On sait qu'à l'époque classique, la polarité tonique-dominante est devenue l'élément structurel par excellence de la forme sonate, appuyée sur le système tonal. Il y a donc une logique «naturelle» - ou perçue comme telle en tant que donnée pré-compositionnelle fondamentale du système - à mettre en oeuvre dans ce cadre, qui est celle du rapport de quinte. Notons bien que si Beethoven avait eu l'occasion de faire appel au rapport de tierce - médiante ou sous-médiante - dans ses mouvements de forme sonate, il ne bouleversait pas pour autant la polarité tonique-dominante, car ce rapport fonctionnait avec lui en tant que substitut du précédent. Or, comme l'a montré Xavier Hascher, l'incidence du rapport de tierce aux dépens de celui de quinte dans les mouvements de forme sonate de Schubert remet quant à elle en cause la dimension fonctionnelle du système tonal, diluant ainsi le dramatisme de la forme.
On observera alors que, s'agissant de son application dans la symphonie, ce phénomène prend un relief particulier. En effet, lorsque à partir de Beethoven la symphonie est devenue la forme architecturale par excellence, celle dans laquelle un compositeur fait le choix de se situer dans la longue durée, la perception de l'unité du morceau principal constitué normalement par le premier mouvement de forme sonate ne va pas de soi si l'auteur ne crée pas les conditions de sa «lisibilité»8. Dès lors, l'incidence de ce rapport dans les premiers mouvements de forme sonate chez Schubert introduit une rupture saisissante par rapport à la logique «naturelle» - ou, encore une fois, perçue comme telle - du système tonal, car elle remet en cause de façon particulièrement sensible la dimension fonctionnelle qu'il a alors acquise et, de ce fait, le dynamisme de la forme.

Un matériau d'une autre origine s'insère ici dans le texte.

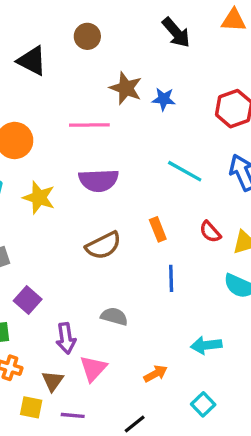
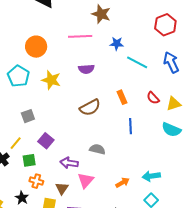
blue star: (164, 99) -> (117, 44), moved
purple semicircle: (99, 180) -> (86, 69), size x0.7
purple arrow: (66, 338) -> (69, 163), turned 108
cyan arrow: (206, 345) -> (151, 176), moved

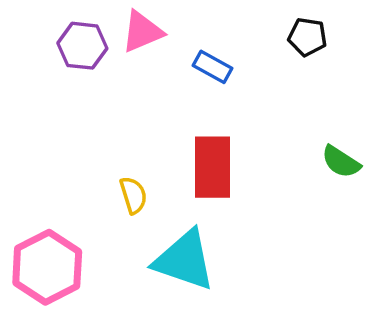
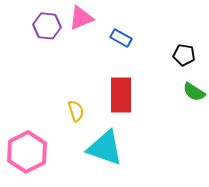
black pentagon: (307, 37) -> (184, 55), moved

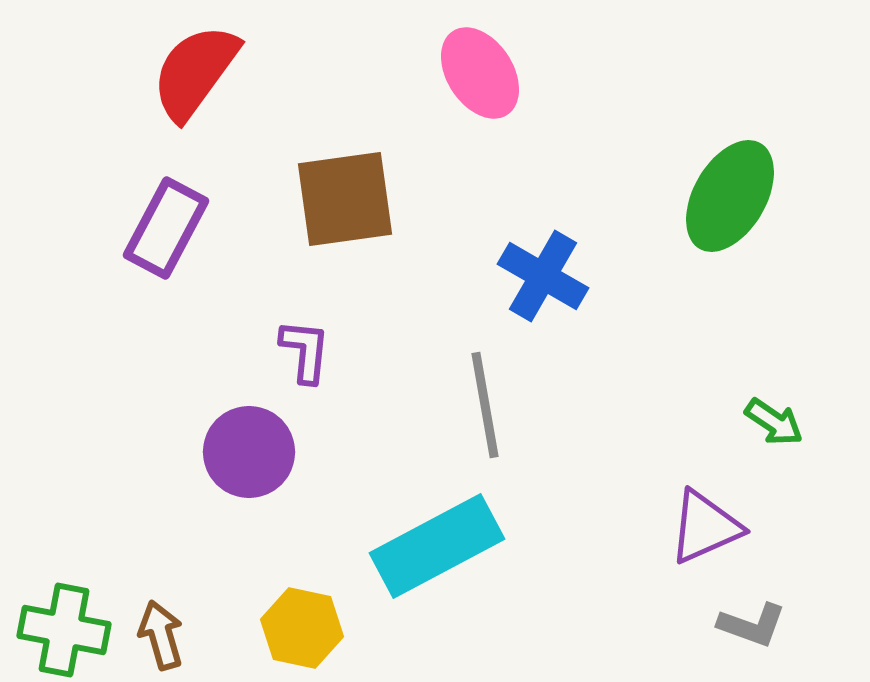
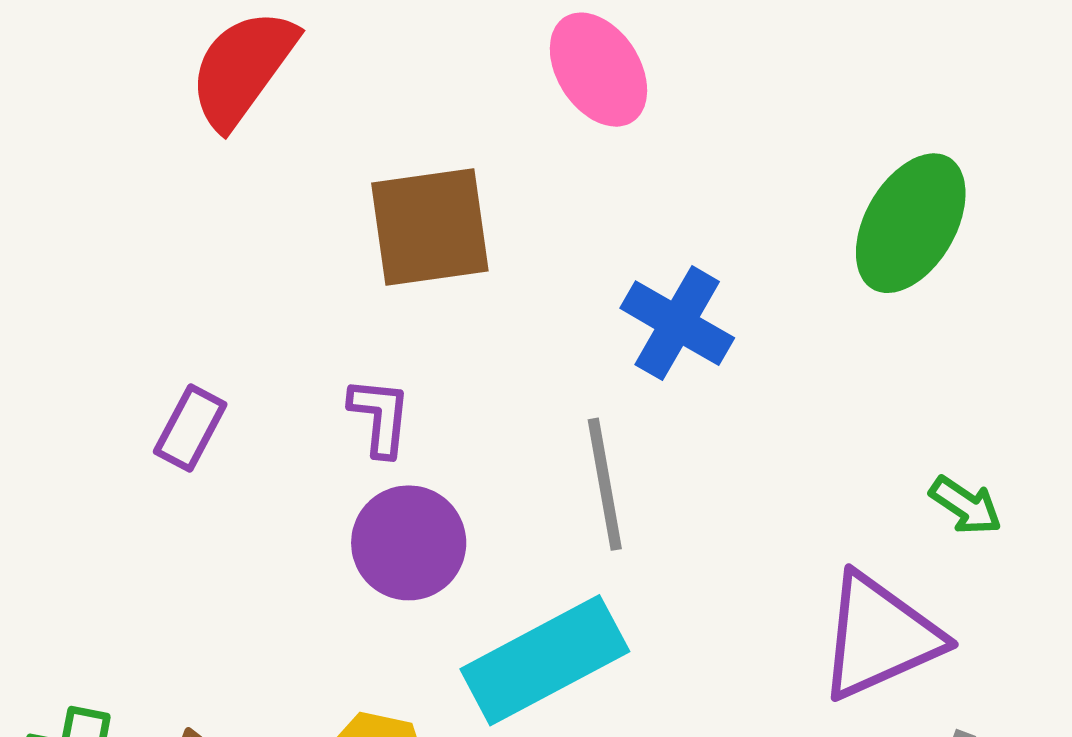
purple rectangle: (166, 228) -> (190, 428), moved, size x0.7
purple circle: (249, 452) -> (409, 543), moved
purple triangle: (705, 527) -> (879, 637), size x1.4

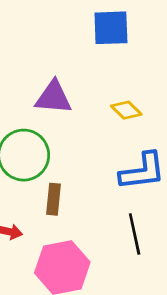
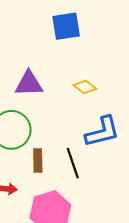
black line: (135, 234) -> (73, 163), moved

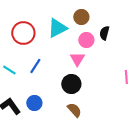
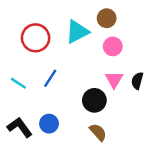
black semicircle: (104, 33) -> (137, 81), moved
pink triangle: (77, 59) -> (114, 80), moved

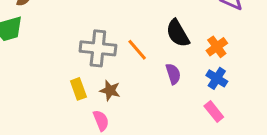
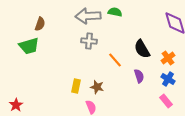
gray cross: (98, 48) -> (89, 41), moved, size x0.7
yellow rectangle: (78, 89) -> (76, 86), turned 32

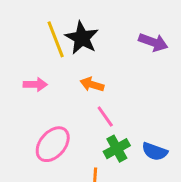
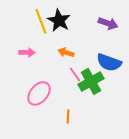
green cross: (117, 149) -> (91, 81), moved, size x1.4
blue semicircle: (155, 151) -> (109, 62), moved, size x1.4

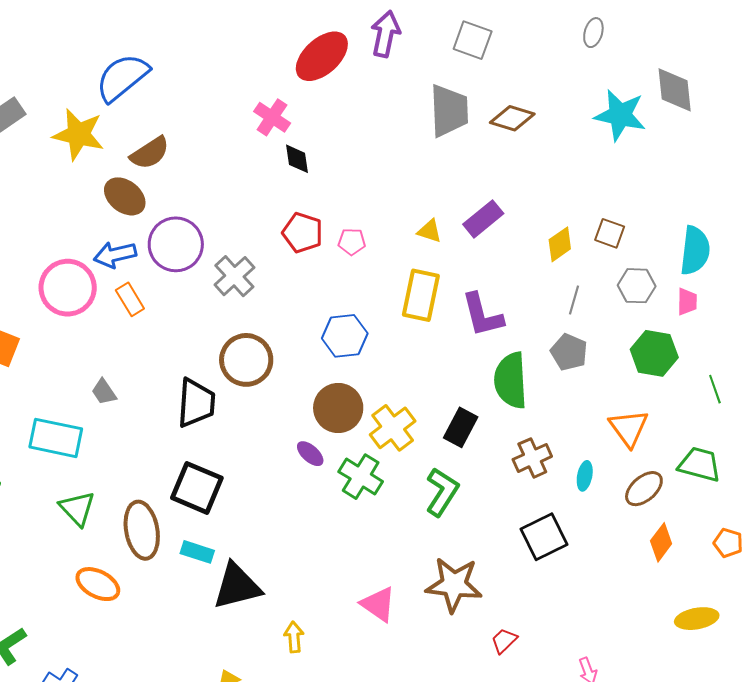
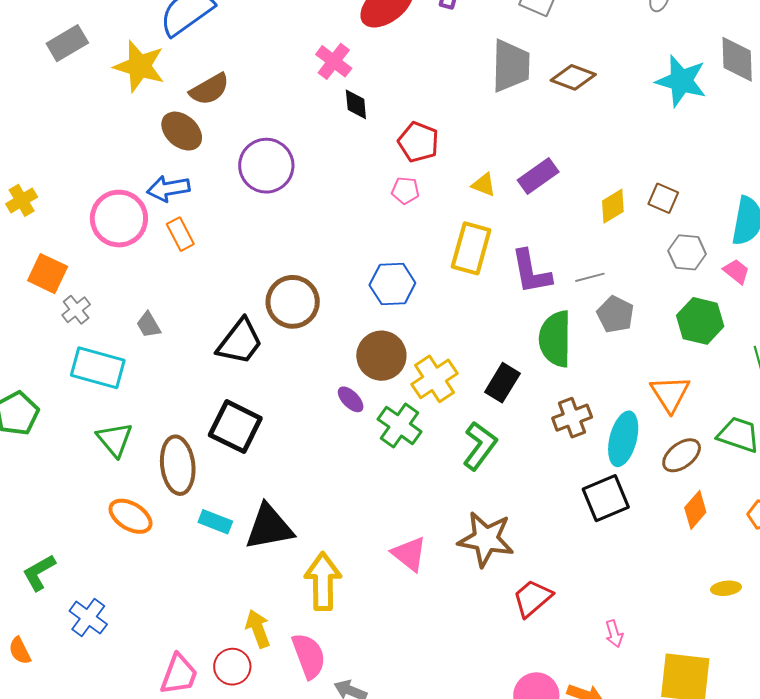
red pentagon: (303, 233) -> (418, 142), moved
purple circle: (176, 244) -> (266, 166), moved
gray cross: (234, 276) -> (76, 310), moved, size x0.7
gray line: (574, 300) -> (590, 277), moved, turned 56
pink trapezoid: (687, 302) -> (736, 271), turned -56
black trapezoid: (196, 403) -> (240, 342), turned 30
cyan ellipse: (585, 476) -> (623, 439), size x1.8
black square: (544, 537) -> (606, 498), moved
cyan rectangle: (197, 552) -> (215, 522), moved
yellow ellipse: (697, 619) -> (726, 588), size x0.7
yellow arrow: (294, 637) -> (323, 581), size x1.8
red trapezoid: (504, 641) -> (532, 598), size x1.5

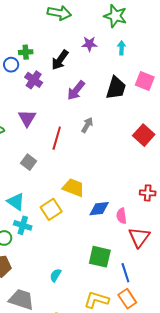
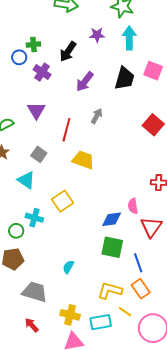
cyan arrow: (122, 48) -> (129, 38), size x1.6
yellow trapezoid: (73, 188) -> (83, 160), moved
cyan triangle: (16, 202) -> (26, 180), moved
blue diamond: (99, 209) -> (112, 219), moved

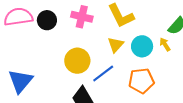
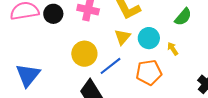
yellow arrow: (165, 44) -> (173, 49), moved

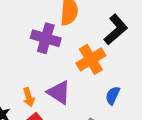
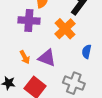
orange arrow: (29, 97) -> (25, 57), moved

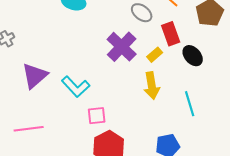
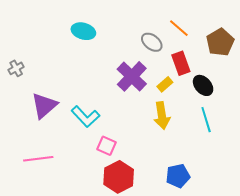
cyan line: (190, 104) -> (206, 120), moved
pink square: (97, 116) -> (107, 146), turned 30

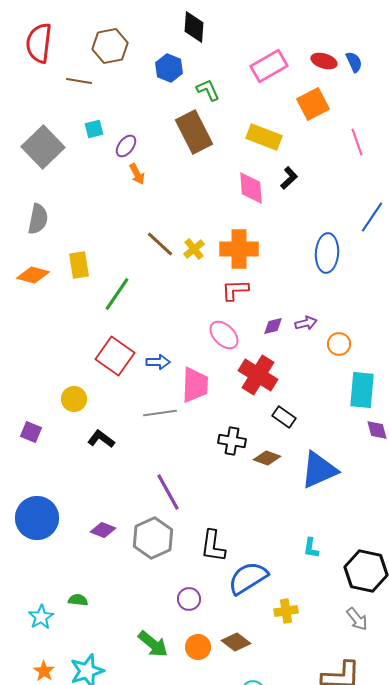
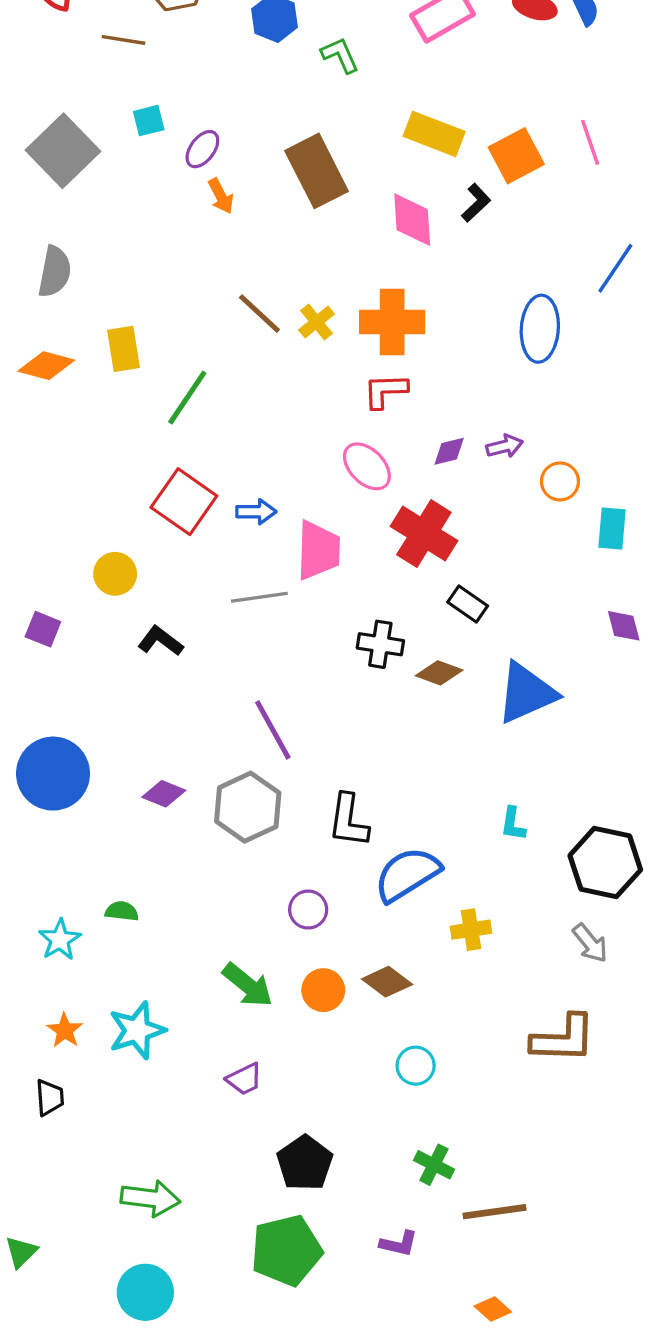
orange square: (313, 104) -> (516, 156), moved
brown rectangle: (194, 132) -> (317, 171), moved
cyan rectangle: (362, 390) -> (612, 528), moved, size x0.7

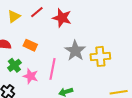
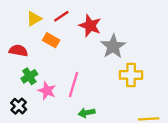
orange rectangle: (30, 45) -> (51, 40), moved
gray star: (75, 51) -> (113, 46), moved

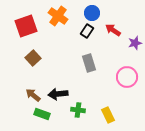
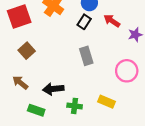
brown arrow: (33, 95) -> (20, 83), moved
yellow rectangle: (108, 115) -> (106, 102), moved, turned -42

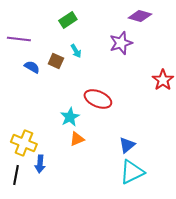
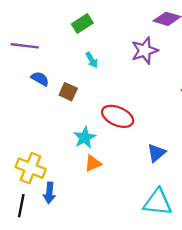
brown square: (56, 61) -> (68, 92), moved
blue triangle: (127, 145) -> (156, 153), moved
cyan triangle: (132, 172) -> (158, 202), turned 32

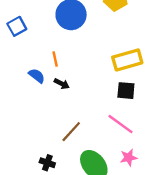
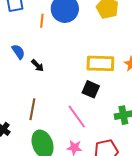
orange line: (55, 59) -> (42, 21), moved
brown line: (71, 132) -> (32, 109), turned -50

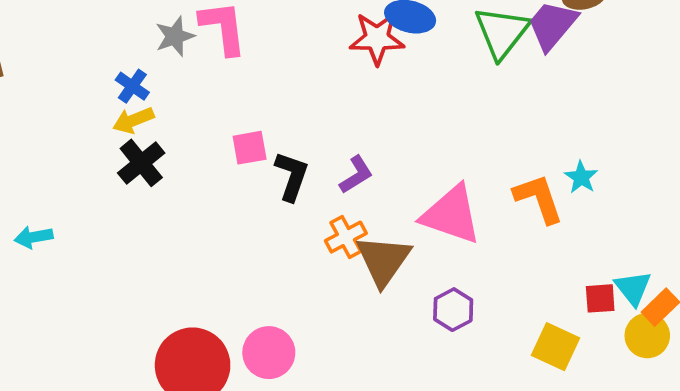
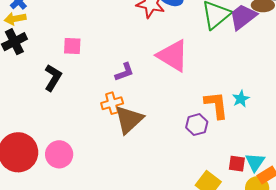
black L-shape: (292, 176) -> (53, 78), moved
pink triangle: (451, 215) -> (173, 56), moved
purple hexagon: (453, 310) -> (197, 125), moved

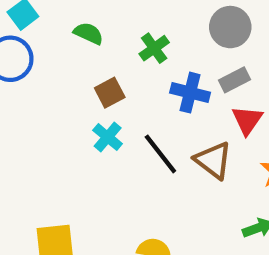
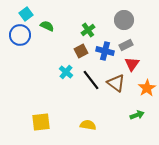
green semicircle: (89, 33) -> (47, 26), moved
brown square: (110, 93) -> (81, 51), moved

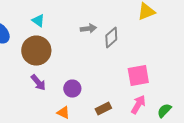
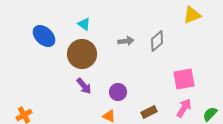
gray arrow: (88, 29) -> (126, 41), moved

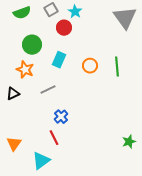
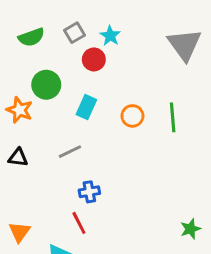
orange star: (25, 70) -> (19, 110), moved
black triangle: (13, 94) -> (18, 158), turned 32
blue cross: (61, 117) -> (89, 192), turned 32

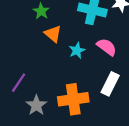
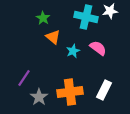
white rectangle: (110, 84) -> (104, 90), moved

C'est sans doute dans le premier mouvement de la célèbre Symphonie inachevée D759 (où l'on passe de si mineur à la région de la sous-médiante sol majeur) que ce qui vient d'être décrit se traduit de la façon la plus familière chez Schubert. Il demeure qu'on le rencontre ailleurs, et avant : ainsi, la Symphonie tragique D417 exploite déjà la sous-médiante dans le cadre du rapport do mineur-la bémol majeur, tandis que la Septième et la Neuvième Symphonie (D729 et D944, «la Grande») font appel à la médiante (respectivement dans le cadre du rapport mi majeur-sol majeur et do majeur-mi mineur).